* [Task brief]: Starting at the first line of the entries below, restate each line exactly until you reach the line with "as Interpretive Keys**", and print that one too. Leave the pictures out and stop there.

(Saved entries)
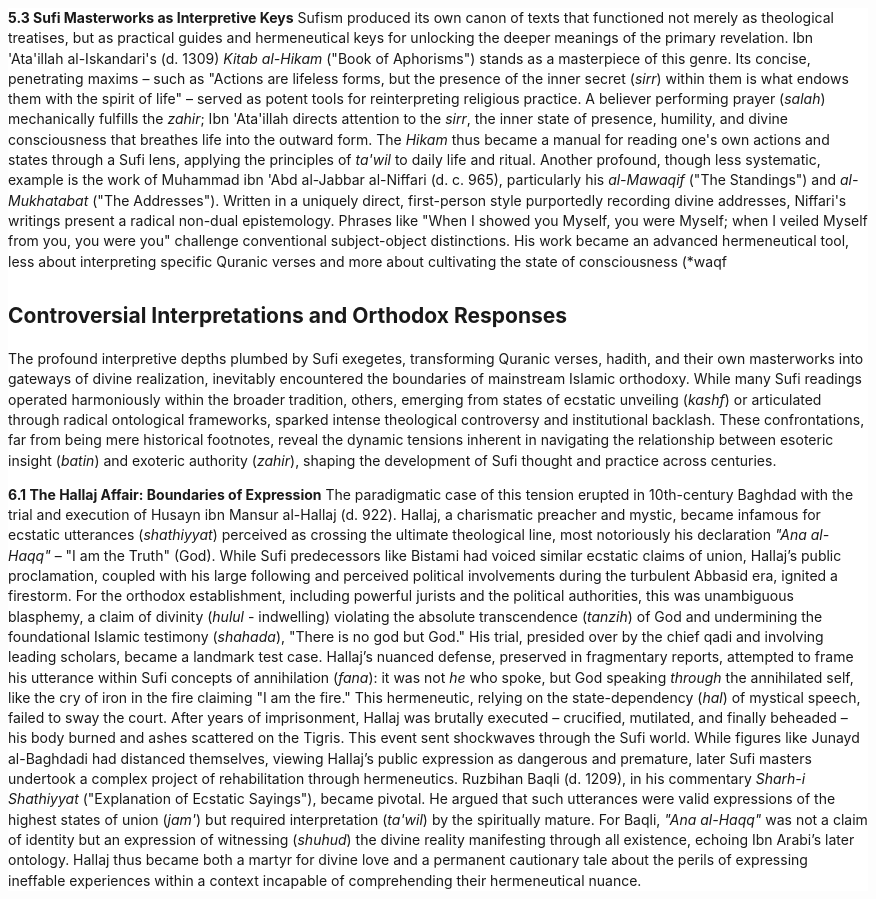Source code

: **5.3 Sufi Masterworks as Interpretive Keys**
Sufism produced its own canon of texts that functioned not merely as theological treatises, but as practical guides and hermeneutical keys for unlocking the deeper meanings of the primary revelation. Ibn 'Ata'illah al-Iskandari's (d. 1309) *Kitab al-Hikam* ("Book of Aphorisms") stands as a masterpiece of this genre. Its concise, penetrating maxims – such as "Actions are lifeless forms, but the presence of the inner secret (*sirr*) within them is what endows them with the spirit of life" – served as potent tools for reinterpreting religious practice. A believer performing prayer (*salah*) mechanically fulfills the *zahir*; Ibn 'Ata'illah directs attention to the *sirr*, the inner state of presence, humility, and divine consciousness that breathes life into the outward form. The *Hikam* thus became a manual for reading one's own actions and states through a Sufi lens, applying the principles of *ta'wil* to daily life and ritual. Another profound, though less systematic, example is the work of Muhammad ibn 'Abd al-Jabbar al-Niffari (d. c. 965), particularly his *al-Mawaqif* ("The Standings") and *al-Mukhatabat* ("The Addresses"). Written in a uniquely direct, first-person style purportedly recording divine addresses, Niffari's writings present a radical non-dual epistemology. Phrases like "When I showed you Myself, you were Myself; when I veiled Myself from you, you were you" challenge conventional subject-object distinctions. His work became an advanced hermeneutical tool, less about interpreting specific Quranic verses and more about cultivating the state of consciousness (*waqf

## Controversial Interpretations and Orthodox Responses

The profound interpretive depths plumbed by Sufi exegetes, transforming Quranic verses, hadith, and their own masterworks into gateways of divine realization, inevitably encountered the boundaries of mainstream Islamic orthodoxy. While many Sufi readings operated harmoniously within the broader tradition, others, emerging from states of ecstatic unveiling (*kashf*) or articulated through radical ontological frameworks, sparked intense theological controversy and institutional backlash. These confrontations, far from being mere historical footnotes, reveal the dynamic tensions inherent in navigating the relationship between esoteric insight (*batin*) and exoteric authority (*zahir*), shaping the development of Sufi thought and practice across centuries.

**6.1 The Hallaj Affair: Boundaries of Expression**
The paradigmatic case of this tension erupted in 10th-century Baghdad with the trial and execution of Husayn ibn Mansur al-Hallaj (d. 922). Hallaj, a charismatic preacher and mystic, became infamous for ecstatic utterances (*shathiyyat*) perceived as crossing the ultimate theological line, most notoriously his declaration *"Ana al-Haqq"* – "I am the Truth" (God). While Sufi predecessors like Bistami had voiced similar ecstatic claims of union, Hallaj’s public proclamation, coupled with his large following and perceived political involvements during the turbulent Abbasid era, ignited a firestorm. For the orthodox establishment, including powerful jurists and the political authorities, this was unambiguous blasphemy, a claim of divinity (*hulul* - indwelling) violating the absolute transcendence (*tanzih*) of God and undermining the foundational Islamic testimony (*shahada*), "There is no god but God." His trial, presided over by the chief qadi and involving leading scholars, became a landmark test case. Hallaj’s nuanced defense, preserved in fragmentary reports, attempted to frame his utterance within Sufi concepts of annihilation (*fana*): it was not *he* who spoke, but God speaking *through* the annihilated self, like the cry of iron in the fire claiming "I am the fire." This hermeneutic, relying on the state-dependency (*hal*) of mystical speech, failed to sway the court. After years of imprisonment, Hallaj was brutally executed – crucified, mutilated, and finally beheaded – his body burned and ashes scattered on the Tigris. This event sent shockwaves through the Sufi world. While figures like Junayd al-Baghdadi had distanced themselves, viewing Hallaj’s public expression as dangerous and premature, later Sufi masters undertook a complex project of rehabilitation through hermeneutics. Ruzbihan Baqli (d. 1209), in his commentary *Sharh-i Shathiyyat* ("Explanation of Ecstatic Sayings"), became pivotal. He argued that such utterances were valid expressions of the highest states of union (*jam'*) but required interpretation (*ta'wil*) by the spiritually mature. For Baqli, *"Ana al-Haqq"* was not a claim of identity but an expression of witnessing (*shuhud*) the divine reality manifesting through all existence, echoing Ibn Arabi’s later ontology. Hallaj thus became both a martyr for divine love and a permanent cautionary tale about the perils of expressing ineffable experiences within a context incapable of comprehending their hermeneutical nuance.
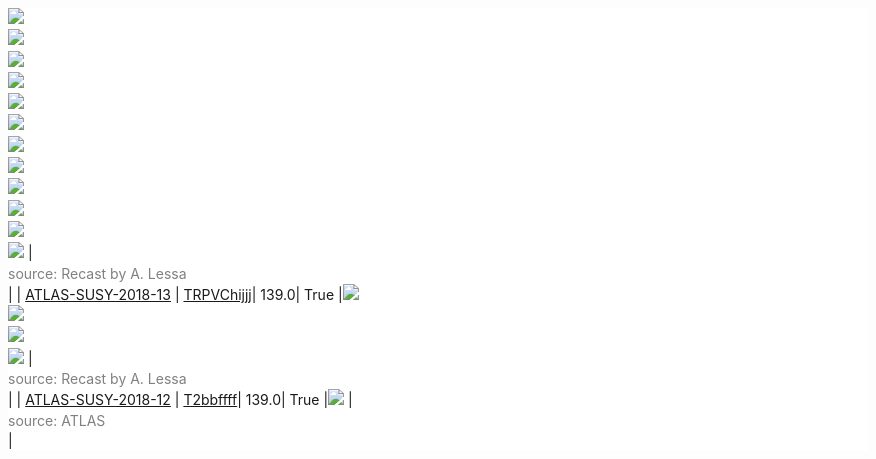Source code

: <a href="https://smodels.github.io/validation/310rc2/13TeV/ATLAS/ATLAS-SUSY-2018-13-eff/validation/TRPV1jjj_x_y_6.582e-15.png"><img src="https://smodels.github.io/validation/310rc2/13TeV/ATLAS/ATLAS-SUSY-2018-13-eff/validation/TRPV1jjj_x_y_6.582e-15.png?1592531652.9187806" /></a><BR><a href="https://smodels.github.io/validation/310rc2/13TeV/ATLAS/ATLAS-SUSY-2018-13-eff/validation/TRPV1jjj_x_y_6.582e-15_combined.png"><img src="https://smodels.github.io/validation/310rc2/13TeV/ATLAS/ATLAS-SUSY-2018-13-eff/validation/TRPV1jjj_x_y_6.582e-15_combined.png?1592531652.9187806" /></a><BR><a href="https://smodels.github.io/validation/310rc2/13TeV/ATLAS/ATLAS-SUSY-2018-13-eff/validation/TRPV1jjj_x_y_6.582e-15_x_y_6.582e-15_exp.png"><img src="https://smodels.github.io/validation/310rc2/13TeV/ATLAS/ATLAS-SUSY-2018-13-eff/validation/TRPV1jjj_x_y_6.582e-15_x_y_6.582e-15_exp.png?1592531652.9187806" /></a><BR><a href="https://smodels.github.io/validation/310rc2/13TeV/ATLAS/ATLAS-SUSY-2018-13-eff/validation/TRPV1jjj_x_y_6.582e-15_x_y_6.582e-15_obs.png"><img src="https://smodels.github.io/validation/310rc2/13TeV/ATLAS/ATLAS-SUSY-2018-13-eff/validation/TRPV1jjj_x_y_6.582e-15_x_y_6.582e-15_obs.png?1592531652.9187806" /></a><BR><a href="https://smodels.github.io/validation/310rc2/13TeV/ATLAS/ATLAS-SUSY-2018-13-eff/validation/TRPV1jjj_x_y_6.582e-16.png"><img src="https://smodels.github.io/validation/310rc2/13TeV/ATLAS/ATLAS-SUSY-2018-13-eff/validation/TRPV1jjj_x_y_6.582e-16.png?1592531652.9187806" /></a><BR><a href="https://smodels.github.io/validation/310rc2/13TeV/ATLAS/ATLAS-SUSY-2018-13-eff/validation/TRPV1jjj_x_y_6.582e-16_combined.png"><img src="https://smodels.github.io/validation/310rc2/13TeV/ATLAS/ATLAS-SUSY-2018-13-eff/validation/TRPV1jjj_x_y_6.582e-16_combined.png?1592531652.9187806" /></a><BR><a href="https://smodels.github.io/validation/310rc2/13TeV/ATLAS/ATLAS-SUSY-2018-13-eff/validation/TRPV1jjj_x_y_6.582e-16_x_y_6.582e-16_exp.png"><img src="https://smodels.github.io/validation/310rc2/13TeV/ATLAS/ATLAS-SUSY-2018-13-eff/validation/TRPV1jjj_x_y_6.582e-16_x_y_6.582e-16_exp.png?1592531652.9187806" /></a><BR><a href="https://smodels.github.io/validation/310rc2/13TeV/ATLAS/ATLAS-SUSY-2018-13-eff/validation/TRPV1jjj_x_y_6.582e-16_x_y_6.582e-16_obs.png"><img src="https://smodels.github.io/validation/310rc2/13TeV/ATLAS/ATLAS-SUSY-2018-13-eff/validation/TRPV1jjj_x_y_6.582e-16_x_y_6.582e-16_obs.png?1592531652.9187806" /></a><BR><a href="https://smodels.github.io/validation/310rc2/13TeV/ATLAS/ATLAS-SUSY-2018-13-eff/validation/TRPV1jjj_x_y_6.582e-17.png"><img src="https://smodels.github.io/validation/310rc2/13TeV/ATLAS/ATLAS-SUSY-2018-13-eff/validation/TRPV1jjj_x_y_6.582e-17.png?1592531652.9187806" /></a><BR><a href="https://smodels.github.io/validation/310rc2/13TeV/ATLAS/ATLAS-SUSY-2018-13-eff/validation/TRPV1jjj_x_y_6.582e-17_combined.png"><img src="https://smodels.github.io/validation/310rc2/13TeV/ATLAS/ATLAS-SUSY-2018-13-eff/validation/TRPV1jjj_x_y_6.582e-17_combined.png?1592531652.9187806" /></a><BR><a href="https://smodels.github.io/validation/310rc2/13TeV/ATLAS/ATLAS-SUSY-2018-13-eff/validation/TRPV1jjj_x_y_6.582e-17_x_y_6.582e-17_exp.png"><img src="https://smodels.github.io/validation/310rc2/13TeV/ATLAS/ATLAS-SUSY-2018-13-eff/validation/TRPV1jjj_x_y_6.582e-17_x_y_6.582e-17_exp.png?1592531652.9187806" /></a><BR><a href="https://smodels.github.io/validation/310rc2/13TeV/ATLAS/ATLAS-SUSY-2018-13-eff/validation/TRPV1jjj_x_y_6.582e-17_x_y_6.582e-17_obs.png"><img src="https://smodels.github.io/validation/310rc2/13TeV/ATLAS/ATLAS-SUSY-2018-13-eff/validation/TRPV1jjj_x_y_6.582e-17_x_y_6.582e-17_obs.png?1592531652.9187806" /></a>  |<br><font color='grey'>source: Recast by A. Lessa</font><br> |
| <a name="ATLAS-SUSY-2018-13_em">[ATLAS-SUSY-2018-13](https://atlas.web.cern.ch/Atlas/GROUPS/PHYSICS/PAPERS/SUSY-2018-13/)</a> | [TRPVChijjj](SmsDictionary310rc2#TRPVChijjj)| 139.0| True |<a href="https://smodels.github.io/validation/310rc2/13TeV/ATLAS/ATLAS-SUSY-2018-13-eff/validation/TRPVChijjj_x_y.png"><img src="https://smodels.github.io/validation/310rc2/13TeV/ATLAS/ATLAS-SUSY-2018-13-eff/validation/TRPVChijjj_x_y.png?1592531652.9400158" /></a><BR><a href="https://smodels.github.io/validation/310rc2/13TeV/ATLAS/ATLAS-SUSY-2018-13-eff/validation/TRPVChijjj_x_y_combined.png"><img src="https://smodels.github.io/validation/310rc2/13TeV/ATLAS/ATLAS-SUSY-2018-13-eff/validation/TRPVChijjj_x_y_combined.png?1592531652.9400158" /></a><BR><a href="https://smodels.github.io/validation/310rc2/13TeV/ATLAS/ATLAS-SUSY-2018-13-eff/validation/TRPVChijjj_x_y_x_y_exp.png"><img src="https://smodels.github.io/validation/310rc2/13TeV/ATLAS/ATLAS-SUSY-2018-13-eff/validation/TRPVChijjj_x_y_x_y_exp.png?1592531652.9400158" /></a><BR><a href="https://smodels.github.io/validation/310rc2/13TeV/ATLAS/ATLAS-SUSY-2018-13-eff/validation/TRPVChijjj_x_y_x_y_obs.png"><img src="https://smodels.github.io/validation/310rc2/13TeV/ATLAS/ATLAS-SUSY-2018-13-eff/validation/TRPVChijjj_x_y_x_y_obs.png?1592531652.9400158" /></a>  |<br><font color='grey'>source: Recast by A. Lessa</font><br> |
| <a name="ATLAS-SUSY-2018-12_em">[ATLAS-SUSY-2018-12](https://atlas.web.cern.ch/Atlas/GROUPS/PHYSICS/PAPERS/SUSY-2018-12/)</a> | [T2bbffff](SmsDictionary310rc2#T2bbffff)| 139.0| True |<a href="https://smodels.github.io/validation/310rc2/13TeV/ATLAS/ATLAS-SUSY-2018-12-eff/validation/T2bbffff_x_y.png"><img src="https://smodels.github.io/validation/310rc2/13TeV/ATLAS/ATLAS-SUSY-2018-12-eff/validation/T2bbffff_x_y.png?1592531652.9615355" /></a>  |<br><font color='grey'>source: ATLAS</font><br> |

* [Reply to the task]:
Source code

: **5.3 Sufi Masterworks as Interpretive Keys**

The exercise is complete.